Valuing an estate for inheritance tax
Helping you protect your wealth is an important part of an inheritance tax planner, and one thing is certain, you need to plan to protect your wealth from a potential Inheritance Tax (IHT) liability.
Benjamin Franklin once said that 'nothing is certain but death and taxes', and thanks to IHT, they're not only certain, they're intrinsically linked.
Only for the rich?
Once only the domain of the very wealthy, the wide-scale increase in home ownership and rising property values over the past decade have pushed many estates over the IHT threshold.
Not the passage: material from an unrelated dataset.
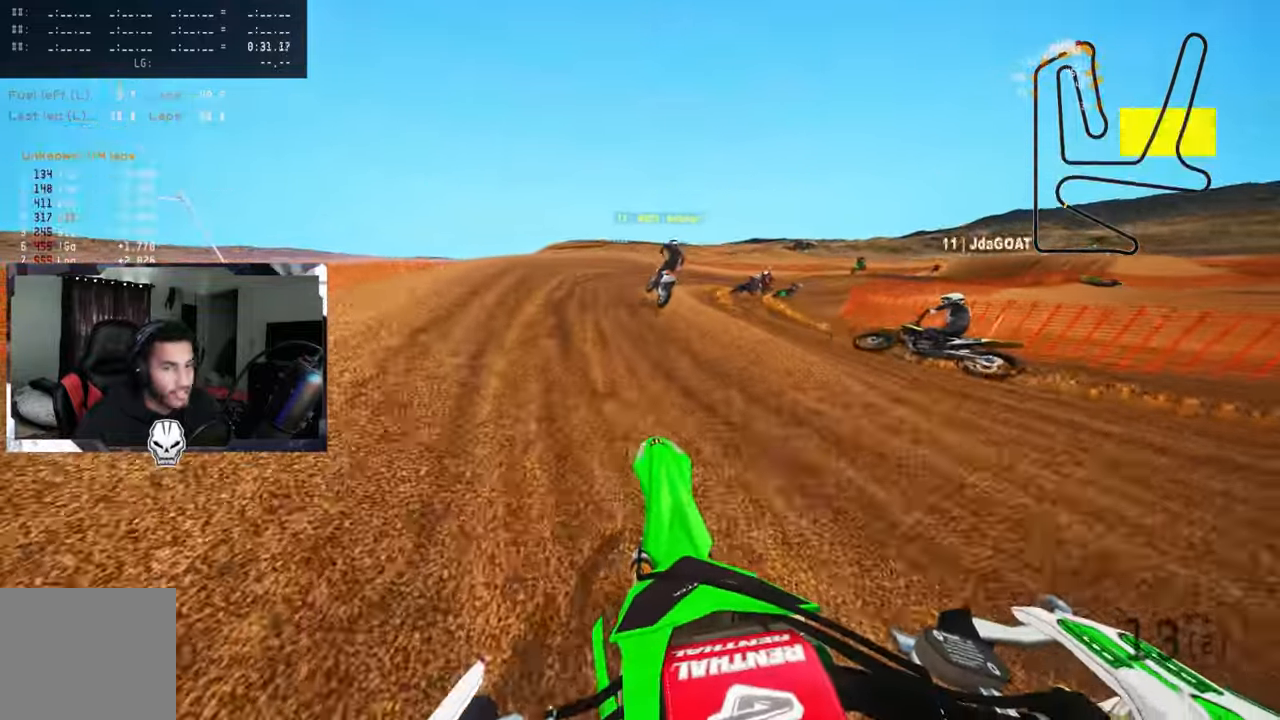
{"buttons": ["R2"], "left_stick": "up", "right_stick": "up-left", "events": []}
However, in recent years we have also seen property price reductions.
IHT applies to your entire worldwide estate, including your property, savings, car, furniture and personal effects.
You should also consider all of your investments, pensions and life insurance policies and ensure that life policies are held in an appropriate trust so they do not add to the value of your estate.
Estate valuation
When valuing a deceased person's estate, you need to include assets (property, possessions and money) they owned at their death and certain assets they gave away during the seven years before they died. The valuation must accurately reflect what those assets would reasonably receive in the open market at the date of death.
Valuing the deceased person's estate is one of the first things you need to do as the personal representative. You won't normally be able to take over management of their estate (called 'applying for probate' or sometimes 'applying for a grant of representation/confirmation') until all or some of any IHT that is due has been paid.